Suddenly, one of the berry-pickers remembered Mother Carr's angry words, and realized she had cursed them. They would never find their way home as long as they were under her spell! Someone suggested that if they turned their clothes inside out the spell would be broken. It sounded foolish, but everyone was afraid of being stuck in the woods overnight, so they turned their coats, shirts, pants and skirts inside out. To their amazement, it worked. Although they were tired and bedraggled, they were able to find their way out of the woods.

Antique postcard of Weare, NH from Wikipedia

That is the end of the story. It might sound alien to a modern reader, but turning your clothes inside out is a very old form of folk magic. However, it was most often used to prevent fairies from leading you astray, not witches. As the 17th century English poet Richard Corbet wrote in his poem "Iter Boreale":

As in a conjurers circle, William found

A menes for our deliverance: Turne your cloakes,

Quoth hee, for Puck is busy in these oakes:

If ever yee at Bosworth will be found,

Then turne your cloakes, for this is Fayry-ground.

Special thanks to Beachcombing's Bizarre History Blog for posting this piece of poetry! I am not 100% sure of the metaphysics behind this folklore, but I think turning your clothes inside out is supposed to confuse the fairies, which makes them stop hexing you. 

But why would people in New Hampshire do this when they were lost in the woods? When the English Puritans came to New England they didn't bring much fairy folklore with them, but they did bring a lot of witch lore.
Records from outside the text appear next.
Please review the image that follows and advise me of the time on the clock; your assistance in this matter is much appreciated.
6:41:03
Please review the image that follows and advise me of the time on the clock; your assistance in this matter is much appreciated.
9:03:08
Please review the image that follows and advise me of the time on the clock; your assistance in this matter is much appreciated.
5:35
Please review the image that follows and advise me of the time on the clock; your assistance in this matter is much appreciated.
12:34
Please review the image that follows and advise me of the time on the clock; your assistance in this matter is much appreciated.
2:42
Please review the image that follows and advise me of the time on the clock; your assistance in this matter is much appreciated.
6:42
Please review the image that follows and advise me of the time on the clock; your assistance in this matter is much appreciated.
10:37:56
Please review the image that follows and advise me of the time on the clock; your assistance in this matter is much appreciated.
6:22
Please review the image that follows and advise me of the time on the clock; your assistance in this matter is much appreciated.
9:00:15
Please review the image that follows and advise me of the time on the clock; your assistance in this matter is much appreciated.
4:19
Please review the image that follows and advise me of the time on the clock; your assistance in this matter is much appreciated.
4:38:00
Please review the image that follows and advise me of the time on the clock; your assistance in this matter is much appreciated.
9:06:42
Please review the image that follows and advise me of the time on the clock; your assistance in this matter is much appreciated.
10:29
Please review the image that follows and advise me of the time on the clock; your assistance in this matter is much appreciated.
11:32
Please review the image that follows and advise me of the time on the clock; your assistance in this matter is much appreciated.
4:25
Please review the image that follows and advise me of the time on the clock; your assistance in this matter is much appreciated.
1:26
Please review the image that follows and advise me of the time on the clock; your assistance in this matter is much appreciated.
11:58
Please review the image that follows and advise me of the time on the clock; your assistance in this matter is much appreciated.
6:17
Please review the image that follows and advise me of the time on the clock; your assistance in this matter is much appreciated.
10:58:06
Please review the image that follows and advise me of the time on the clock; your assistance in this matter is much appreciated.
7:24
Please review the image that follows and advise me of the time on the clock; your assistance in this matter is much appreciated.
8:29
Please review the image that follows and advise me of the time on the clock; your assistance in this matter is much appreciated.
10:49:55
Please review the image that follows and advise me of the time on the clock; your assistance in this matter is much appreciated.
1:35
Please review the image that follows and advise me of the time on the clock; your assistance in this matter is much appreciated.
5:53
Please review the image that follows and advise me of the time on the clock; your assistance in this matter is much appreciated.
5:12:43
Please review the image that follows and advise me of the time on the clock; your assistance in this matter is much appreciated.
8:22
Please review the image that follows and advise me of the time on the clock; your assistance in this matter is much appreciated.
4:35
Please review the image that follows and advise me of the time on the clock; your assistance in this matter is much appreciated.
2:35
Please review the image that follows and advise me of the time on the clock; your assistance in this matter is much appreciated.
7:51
Instead of blaming misfortunes on fairies they blamed them on unpopular neighbors (like Mother Carr) they thought were witches. Practices that were once used to protect against fairies were used to protect against witchcraft. 

I found this story in William Little's 1888 book The History of Weare, New Hampshire, 1735 - 1888. These old history books are amazing. You never know what you'll find!